10 This survival is similar to ours and suggests that centers should anticipate near 50% survival in patients who are considered for transfer while receiving advanced mechanical circulatory support. This survival will vary on the basis of patient selection criteria, as well as the level of communication between the transferring centers.
Fortunately, only 1 patient was found to have irreversible multiple organ failure at the time of arrival at our institution. Her condition had deteriorated significantly during transfer, which took longer than 5 hours, and she eventually died while being supported by the original device. All transfers were accomplished by using conventional staff, which included physicians, critical care nurses, perfusionists, and emergency medical technicians. None of the personnel directly involved in the transfers were specifically trained in circulatory support or transport of such patients.
The transfer of a patient requiring ECMO or VAD support is not so much a problem of technical safety but rather whether the patient is hemodynamically stable to survive several hours outside an intensive care unit environment.
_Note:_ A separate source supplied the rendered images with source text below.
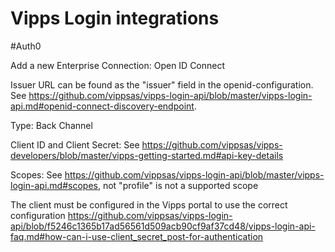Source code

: # Vipps Login integrations

#Auth0

Add a new Enterprise Connection: Open ID Connect

Issuer URL can be found as the "issuer" field in the openid-configuration. See https://github.com/vippsas/vipps-login-api/blob/master/vipps-login-api.md#openid-connect-discovery-endpoint.

Type: Back Channel

Client ID and Client Secret: See https://github.com/vippsas/vipps-developers/blob/master/vipps-getting-started.md#api-key-details

Scopes: See https://github.com/vippsas/vipps-login-api/blob/master/vipps-login-api.md#scopes, not "profile" is not a supported scope

The client must be configured in the Vipps portal to use the correct configuration https://github.com/vippsas/vipps-login-api/blob/f5246c1365b17ad56561d509acb90cf9af37cd48/vipps-login-api-faq.md#how-can-i-use-client_secret_post-for-authentication

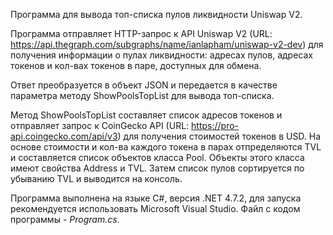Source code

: Программа для вывода топ-списка пулов ликвидности Uniswap V2.

Программа отправляет HTTP-запрос к API Uniswap V2 (URL: https://api.thegraph.com/subgraphs/name/ianlapham/uniswap-v2-dev) для получения информации о пулах ликвидности: адресах пулов, адресах токенов и кол-вах токенов в паре, доступных для обмена.

Ответ преобразуется в объект JSON и передается в качестве параметра методу ShowPoolsTopList для вывода топ-списка.

Метод ShowPoolsTopList составляет список адресов токенов и отправляет запрос к CoinGecko API (URL: https://pro-api.coingecko.com/api/v3) для получения стоимостей токенов в USD.
На основе стоимости и кол-ва каждого токена в парах отпределяются TVL и составляется список объектов класса Pool. Объекты этого класса имеют свойства Address и TVL.
Затем список пулов сортируется по убыванию TVL и выводится на консоль.

Программа выполнена на языке C#, версия .NET 4.7.2, для запуска рекомендуется использовать Microsoft Visual Studio.
Файл с кодом программы - _Program.cs_.
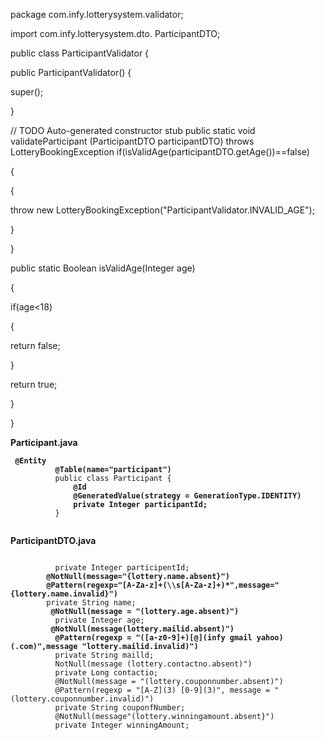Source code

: package com.infy.lotterysystem.validator;

import com.infy.lotterysystem.dto. ParticipantDTO;

public class ParticipantValidator {

public ParticipantValidator() {

super();

}

// TODO Auto-generated constructor stub public static void validateParticipant (ParticipantDTO participantDTO) throws LotteryBookingException if(isValidAge(participantDTO.getAge())==false)

{

{

throw new LotteryBookingException("ParticipantValidator.INVALID_AGE");

}

}

public static Boolean isValidAge(Integer age)

{

if(age<18)

{

return false;

}

return true;

}

}

**Participant.java**
<p><code> <b>@Entity
          @Table(name="participant")</b>
          public class Participant {
             <b> @Id
              @GeneratedValue(strategy = GenerationType.IDENTITY)
              private Integer participantId; </b>
          }
  
</code></p>

**ParticipantDTO.java**
<p><code>
          private Integer participentId;
       <b> @NotNull(message="{lottery.name.absent}")
        @Pattern(regexp="[A-Za-z]+(\\s[A-Za-z]+)*",message="{lottery.name.invalid}")</b>
        private String name; 
         <b>@NotNull(message = "(lottery.age.absent)")</b>
          private Integer age;
         <b>@NotNull(message(lottery.mailid.absent)") 
          @Pattern(regexp = "([a-z0-9]+)[@](infy gmail yahoo)(.com)",message "lottery.mailid.invalid)")</b>
          private String mailld;
          NotNull(message (lottery.contactno.absent)")
          private Long contactio;
          @NotNull(message = "(lottery.couponnumber.absent)") 
          @Pattern(regexp = "[A-Z](3) [0-9](3)", message = "(lottery.couponnumber.invalid)")
          private String couponfNumber; 
          @NotNull(message"(lottery.winningamount.absent}")
          private Integer winningAmount; 
</code></p>
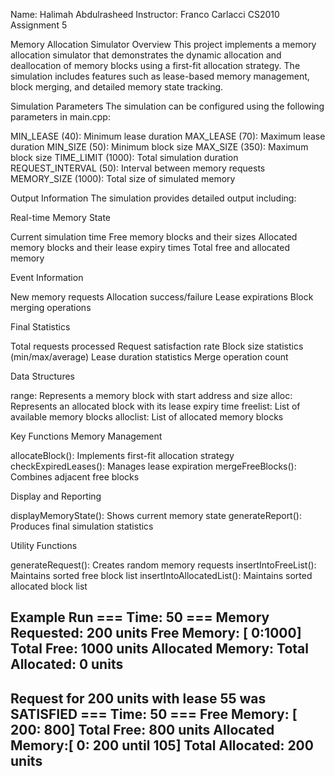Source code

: Name: Halimah Abdulrasheed Instructor: Franco Carlacci CS2010 Assignment 5

Memory Allocation Simulator
Overview
This project implements a memory allocation simulator that demonstrates the dynamic allocation and deallocation of memory blocks using a first-fit allocation strategy. The simulation includes features such as lease-based memory management, block merging, and detailed memory state tracking.

Simulation Parameters
The simulation can be configured using the following parameters in main.cpp:

MIN_LEASE (40): Minimum lease duration
MAX_LEASE (70): Maximum lease duration
MIN_SIZE (50): Minimum block size
MAX_SIZE (350): Maximum block size
TIME_LIMIT (1000): Total simulation duration
REQUEST_INTERVAL (50): Interval between memory requests
MEMORY_SIZE (1000): Total size of simulated memory

Output Information
The simulation provides detailed output including:

Real-time Memory State

Current simulation time
Free memory blocks and their sizes
Allocated memory blocks and their lease expiry times
Total free and allocated memory


Event Information

New memory requests
Allocation success/failure
Lease expirations
Block merging operations


Final Statistics

Total requests processed
Request satisfaction rate
Block size statistics (min/max/average)
Lease duration statistics
Merge operation count



Data Structures

range: Represents a memory block with start address and size
alloc: Represents an allocated block with its lease expiry time
freelist: List of available memory blocks
alloclist: List of allocated memory blocks

Key Functions
Memory Management

allocateBlock(): Implements first-fit allocation strategy
checkExpiredLeases(): Manages lease expiration
mergeFreeBlocks(): Combines adjacent free blocks

Display and Reporting

displayMemoryState(): Shows current memory state
generateReport(): Produces final simulation statistics

Utility Functions

generateRequest(): Creates random memory requests
insertIntoFreeList(): Maintains sorted free block list
insertIntoAllocatedList(): Maintains sorted allocated block list

Example Run
=== Time: 50 ===
Memory Requested: 200 units
Free Memory:     [   0:1000] 
Total Free: 1000 units
Allocated Memory:
Total Allocated: 0 units
----------------------------------------
Request for 200 units with lease 55 was SATISFIED
=== Time: 50 ===
Free Memory:     [ 200: 800] 
Total Free: 800 units
Allocated Memory:[ 0: 200 until  105] 
Total Allocated: 200 units
----------------------------------------

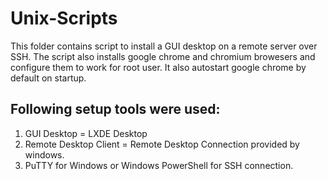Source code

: # Unix-Scripts
This folder contains script to install a GUI desktop on a remote server over SSH.
The script also installs google chrome and chromium browesers and configure them to work for root user. 
It also autostart google chrome by default on startup.

## Following setup tools were used:
1. GUI Desktop = LXDE Desktop
2. Remote Desktop Client = Remote Desktop Connection provided by windows.
3. PuTTY for Windows or Windows PowerShell for SSH connection. 

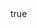 ---
info:
  name: AV-8B HARRIER II
  image: /img/aircraft/multirole/usa/3_av-8b_harrier_ii.png
  class: Многоцелевой
  country: США
  cost: 120
  year: 1983

body:
  hp: 10
  armor_front: 0
  armor_side: 0
  armor_rear: 0
  armor_top: 0
  ecm: 30
  stealth: Плохо
  air_detection: Оч. хорошо
  speed: 750
  turn_radius: 350
  fuel: 5000
  tot: 150

autocannon:
  name: GAU-12/A Equalizer
  attr_fg: true
  ammo: 1170
  range_ground: 2450
  range_helicopters: 1575
  range_airplanes: 2100
  accuracy: 40
  stabilizer: 40
  he_power: 1
  suppression: 115
  rate_of_fire: 6157

agm:
  name: AGM-65E Maverick
  attr_ptk: true
  attr_pa: true
  ammo: 2
  range_ground: 3325
  accuracy: 50
  stabilizer: 50
  ap_power: 30
  suppression: 150
  rate_of_fire: 60

aam:
  name: AIM-9M
  attr_fg: true
  attr_smn: true
  ammo: 2
  range_helicopters: 2100
  range_airplanes: 4200
  accuracy: 60
  stabilizer: 60
  he_power: 5
  suppression: 200
  rate_of_fire: 30
---
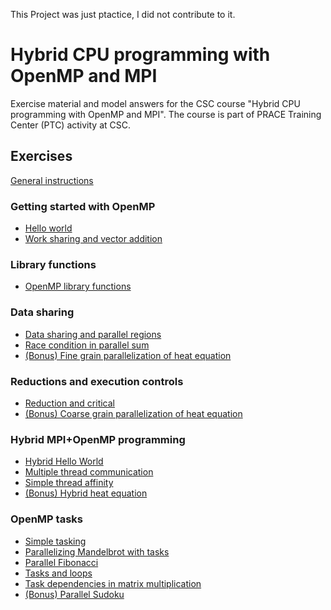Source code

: This Project was just ptactice, I did not contribute to it.

# Hybrid CPU programming with OpenMP and MPI

Exercise material and model answers for the CSC course "Hybrid CPU programming with OpenMP and MPI". The course is part of PRACE Training Center (PTC) activity at CSC.

## Exercises

[General instructions](exercise-instructions.md)

### Getting started with OpenMP

- [Hello world](omp-hello/)
- [Work sharing and vector addition](work-sharing/)

### Library functions

- [OpenMP library functions](lib-funcs/)

### Data sharing

- [Data sharing and parallel regions](data-sharing/)
- [Race condition in parallel sum](race-condition/)
- [(Bonus) Fine grain parallelization of heat equation](heat-equation/README_fine.md)

### Reductions and execution controls

- [Reduction and critical](reduction/)
- [(Bonus) Coarse grain parallelization of heat equation](heat-equation/README_coarse.md)

### Hybrid MPI+OpenMP programming

- [Hybrid Hello World](hybrid-hello/)
- [Multiple thread communication](multiple-thread-communication/)
- [Simple thread affinity](thread-affinity)
- [(Bonus) Hybrid heat equation](heat-hybrid)

### OpenMP tasks

- [Simple tasking](simple-tasks/)
- [Parallelizing Mandelbrot with tasks](mandelbrot/)
- [Parallel Fibonacci](fibonacci/)
- [Tasks and loops](taskloop/)
- [Task dependencies in matrix multiplication](matmul/)
- [(Bonus) Parallel Sudoku](sudoku/)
For this reason, the total transfer time should be kept as short as possible, probably less than 5 to 6 hours. There were no mechanical or device-related complications associated with these transfers. Most patients had severe ventricular arrhythmias and moderate bleeding and were receiving multiple intravenous medications. Proper cannulation techniques and anticipation of complications should reduce technical risks significantly. A significant amount of blood-product volume should be available during transport, as well as emergency contingencies for the device being used. Space considerations during transport may limit the capability to carry backup battery power packs, hand cranks, and control consoles.
This article suggests that by using current technology and clinical techniques, patients can be effectively and safely transferred between institutions while receiving advanced mechanical circulatory support. These transfers can be accomplished by using available staff and transport.